O Homem das Multidões


- “Esta grande desgraça, não poder estar só.” -

É bastante curioso certo questionamento psicanalítico de que sem uma companhia, sem alguém que nos forneça um retorno e nos faça perceber que nossas experiências foram válidas e verdadeiras, seria bastante fácil se perder numa espiral de loucura, por não conseguir provar aquilo que vimos e ouvimos como verdadeiro. E ainda assim, muitas vezes parece que estas pessoas que preferem, ou aprenderam a conviver amigavelmente com a solidão, são muito mais lúcidas em suas concepções de si mesmas e consequentes observações do cotidiano, do que aquelas tão embebidas no outro e na opinião que o outro tem delas. Diferente do que parece afimar Edgar Allan Poe em seu Homem da Multidão, o coração de alguém que tanto investe em observar sem ser observado, deve ser uma leitura interessantíssima.

Para comportar radicalmente toda a amplitude daquilo que este corpo solitário gostaria de afirmar quando se coloca -ou se retira- do mundo, é preciso vê-lo por completo, e assim, por mais lindo que fosse, qualquer outro formato de tela além desse escolhido por Cao Guimarães, Marcelo Gomes e Ivo Lopes Araújo para fotografar a história de seu Homem das Multidões passaria muito longe do real sentimento que comanda a história. Quanto mais larga a tela, mais espaço haveria para respirar, para tomar contato com o mundo e com as pessoas, para se jogar numa liberdade que não é particularmente atraente ao personagem de Paulo André. Ao mesmo tempo que a tela achatada soa como um molde feito exclusivamente para comportar um único corpo, aquele tão desinteressante para a velocidade da urbe mas tão interessado nela, essa escolha também soa como uma brecha, uma janela que de certa maneira nos coloca na mesma posição quasi-voyeurista desse homem, volta e meia nos forçando a tentar encontrá-lo por trás de multidões apressadas, festivas, ou mesmo no quadro vazio, quando sua presença pode ser apenas um devaneio.

Não exatamente em contraponto, mas de maneira bastante diferente, se comporta a personagem de Silvia Lourenço, companheira de trabalho do Homem, no posto de controladora dos trens.

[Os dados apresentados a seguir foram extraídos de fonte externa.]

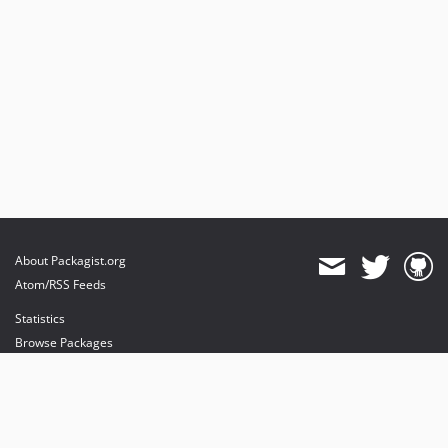
About Packagist.org
Atom/RSS Feeds
Statistics
Browse Packages
API
Mirrors
Status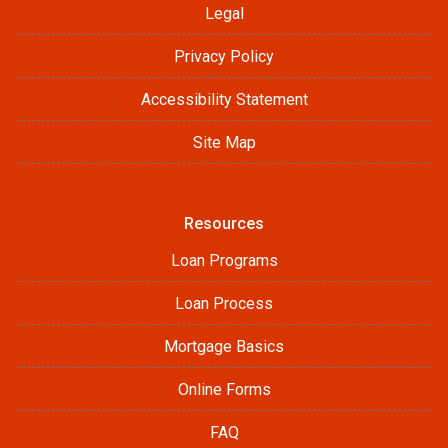
Legal
Privacy Policy
Accessibility Statement
Site Map
Resources
Loan Programs
Loan Process
Mortgage Basics
Online Forms
FAQ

Tão solitária quanto ele, ela visita o mundo através do aparato tecnológico que espalha ao redor de so, especialmente o computador. Talvez sejam esses momentos em que Guimarães e Gomes tentam teorizar abertamente sobre como a pressão do mundo moderno e o advento da tecnologia suprimiram o contato humano, e por isso a moça esteja sempre tão ávida por qualquer relação real, como as conversas unilaterais que mantêm com o colega, ou em seu absurdo casamento com um quase desconhecido que encontrou na internet.

Se de certa maneira a solidão dessas pessoas é tida como um traço de personalidade, o filme resvala em qualquer incoerência quando sugere buscar “respostas” ou “soluções” para que as vidas deles se tornem um pouco mais interessantes que longos silêncios e caminhadas em busca de aglomerações. Felizmente, esta não é uma fábula, mas sim uma crônica que tira do cinema de Cao, o estilo e o rigor necessários para se escrever um texto, e de Gomes o tanto de poesia e carinho necessários para amá-lo. Talvez este Homem das Multidões seja como a pessoa que nunca recebeu as cartas daquele narrador-personagem de Viajo Porque Preciso Volto Porque Te Amo; alguém cujos verdadeiros motivos e vontades nunca poderemos realmente conhecer, mas que aceitamos e compreendemos totalmente.